An archipelago in the southern Aegean, comprising some thirty habitable islands, ranging in size from a few square kilometres to over 400 sq. km. (155 sq. mi.), and numerous small islands deserted through most of history. They offer a favourable route across the Aegean where land is always in sight and refuge close at hand.
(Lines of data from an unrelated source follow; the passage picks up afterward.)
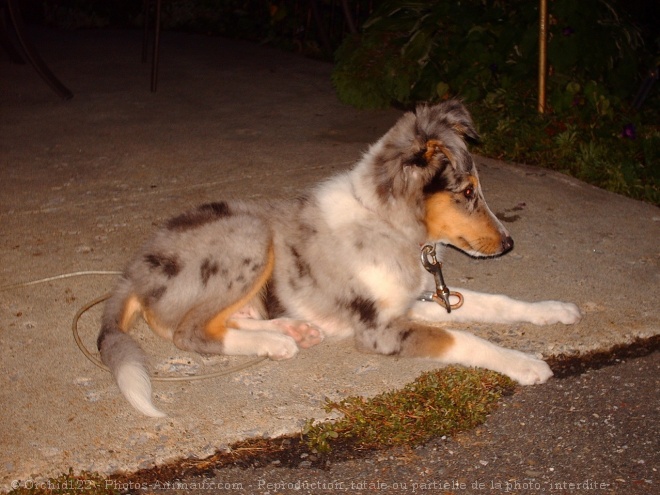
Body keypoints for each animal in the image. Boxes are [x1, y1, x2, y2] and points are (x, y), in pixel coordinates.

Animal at [95, 99, 580, 416]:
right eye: (466, 193)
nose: (509, 244)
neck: (388, 224)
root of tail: (133, 270)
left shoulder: (420, 300)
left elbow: (497, 302)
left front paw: (555, 309)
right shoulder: (380, 330)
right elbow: (464, 339)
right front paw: (526, 364)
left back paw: (290, 330)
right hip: (250, 234)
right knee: (190, 332)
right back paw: (276, 342)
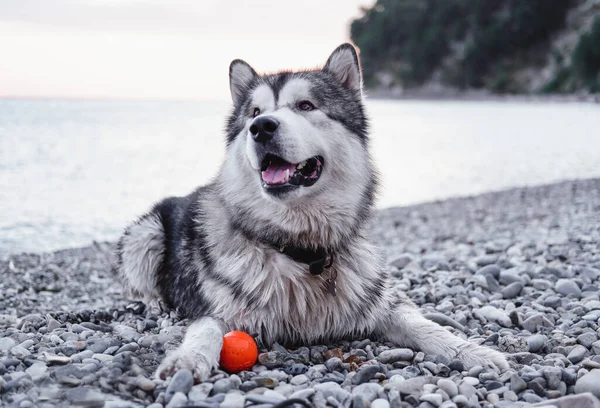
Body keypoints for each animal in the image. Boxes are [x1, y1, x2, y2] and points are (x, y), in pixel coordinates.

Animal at [115, 43, 508, 380]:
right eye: (254, 113)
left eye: (305, 106)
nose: (261, 127)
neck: (300, 249)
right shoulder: (219, 311)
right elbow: (206, 330)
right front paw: (187, 359)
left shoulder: (380, 302)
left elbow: (424, 324)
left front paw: (473, 351)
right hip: (145, 235)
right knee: (139, 285)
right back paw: (156, 305)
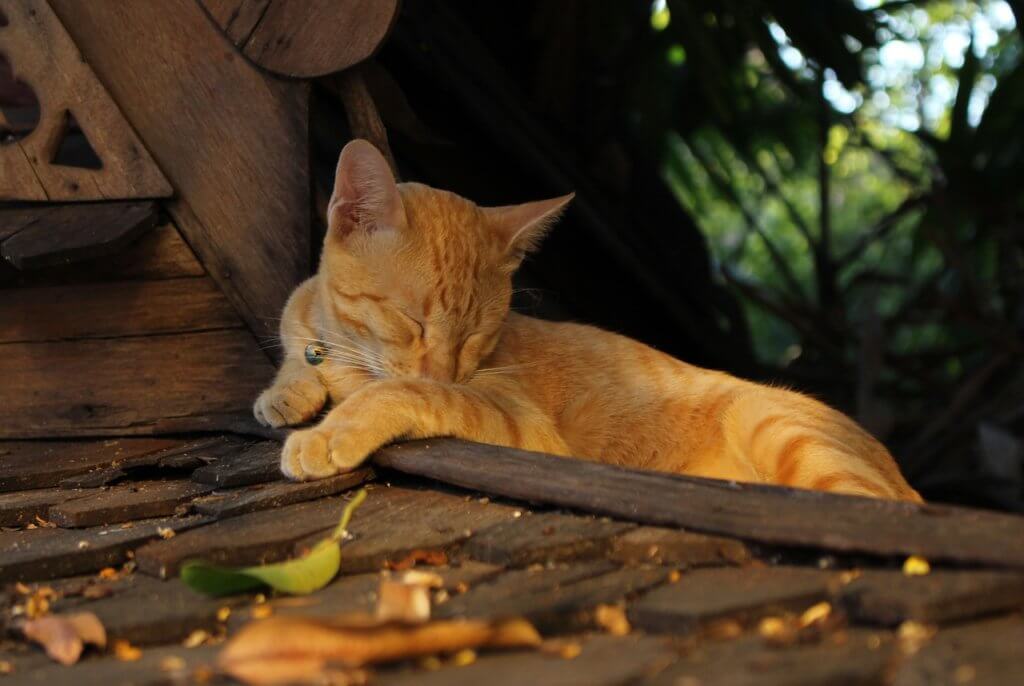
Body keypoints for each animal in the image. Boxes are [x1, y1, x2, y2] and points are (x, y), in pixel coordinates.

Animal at [253, 141, 921, 505]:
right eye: (410, 320)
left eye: (477, 335)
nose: (445, 371)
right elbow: (295, 356)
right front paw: (285, 395)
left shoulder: (515, 424)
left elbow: (402, 393)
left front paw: (329, 430)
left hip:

The Cyclades are part of a sunken land mass extending south-east from Attica and Euboea, composed of metamorphic rocks (predominantly marble and schist) with igneous intrusions of granite and gneiss. *Thera, *Melos, and Cimolos are volcanic islands lying along the south Aegean arc. All are mountainous (1,000 m. (3,280 ft.) on *Naxos (1)) and lack extensive arable land, but are rich in minerals; iron ores are widespread, precious copper, lead/silver ores, and gold localized to Cythnos, Seriphos, *Siphnos, and Syros. Their *marble, particularly Parian (see paros) and Naxian, is among the finest. An extreme Mediterranean climate with low annual rainfall and strong winds prevails, increasingly arid towards the south-east. Climate and geology suggest that they were as barren in antiquity as now. Schistic soils are preferred to the derivitives from marble and igneous rocks for cultivation. Barley and vines fare best. Animal husbandry is restricted by scarce water resources.